Harry meets Sally for the first time at the University of Chicago, when they team up to share the driving for a trip to New York. We see them only at those intervals when they see each other. They meet, for example, several years later and she's with a new boyfriend. They keep on meeting until they realize that they like one another, and they become friends - even though on their very first cross-country trip, Harry warned Sally that true friendship is impossible between a man and a woman, because the issue of sex always gets in the way.
There are lots of lines to quote when you're telling friends about the movie. It's only occasionally that the humor is paid for at the expense of credibility - as in a hilarious but unconvincing scene where Sally sits in a crowded restaurant and demonstrates how to fake an orgasm.

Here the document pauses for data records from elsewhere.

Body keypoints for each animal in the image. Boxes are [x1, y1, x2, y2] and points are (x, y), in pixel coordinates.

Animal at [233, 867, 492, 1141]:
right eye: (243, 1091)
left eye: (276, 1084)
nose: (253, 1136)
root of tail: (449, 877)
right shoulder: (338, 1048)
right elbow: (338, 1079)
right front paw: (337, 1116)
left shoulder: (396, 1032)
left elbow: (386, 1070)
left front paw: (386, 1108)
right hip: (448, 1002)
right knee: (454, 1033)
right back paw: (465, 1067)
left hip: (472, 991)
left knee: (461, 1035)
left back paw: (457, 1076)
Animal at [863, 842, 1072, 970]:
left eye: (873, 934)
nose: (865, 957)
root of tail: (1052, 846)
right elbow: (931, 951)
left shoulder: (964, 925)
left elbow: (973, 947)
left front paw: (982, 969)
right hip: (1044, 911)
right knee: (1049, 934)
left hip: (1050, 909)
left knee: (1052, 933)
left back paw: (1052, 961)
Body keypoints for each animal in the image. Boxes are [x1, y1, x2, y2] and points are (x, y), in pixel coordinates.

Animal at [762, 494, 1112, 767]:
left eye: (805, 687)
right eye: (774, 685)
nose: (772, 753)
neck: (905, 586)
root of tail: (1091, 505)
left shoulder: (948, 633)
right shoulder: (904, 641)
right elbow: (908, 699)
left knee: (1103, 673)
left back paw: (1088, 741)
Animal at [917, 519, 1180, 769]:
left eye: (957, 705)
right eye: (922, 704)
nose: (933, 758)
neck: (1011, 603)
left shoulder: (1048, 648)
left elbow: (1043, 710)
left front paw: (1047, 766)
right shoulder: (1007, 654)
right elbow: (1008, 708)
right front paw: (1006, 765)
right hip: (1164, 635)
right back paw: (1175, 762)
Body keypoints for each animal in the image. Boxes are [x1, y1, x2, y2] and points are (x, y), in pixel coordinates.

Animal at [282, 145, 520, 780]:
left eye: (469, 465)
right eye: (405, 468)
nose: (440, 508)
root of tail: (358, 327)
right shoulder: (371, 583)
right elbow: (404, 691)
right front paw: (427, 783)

Harry is played by Billy Crystal and Meg Ryan is Sally, and they make a good movie couple because both actors are able to suggest genuine warmth and tenderness. She is an open-faced, bright-eyed blond; he's a gentle, skinny man with a lot of smart one-liners. Crystal is one of the rare actors who can make an apology on the screen, and convince us he means it. Ryan has a difficult assignment - she spends most of the movie convincing Harry, and herself, that there's nothing between them - and she has to let us see that there is something, after all.
This film is probably Rob Reiner’s most conventional, in terms of structure and the way it fulfills our expectations. But what makes it special, apart from the Ephron screenplay, is the chemistry between Harry and Sally.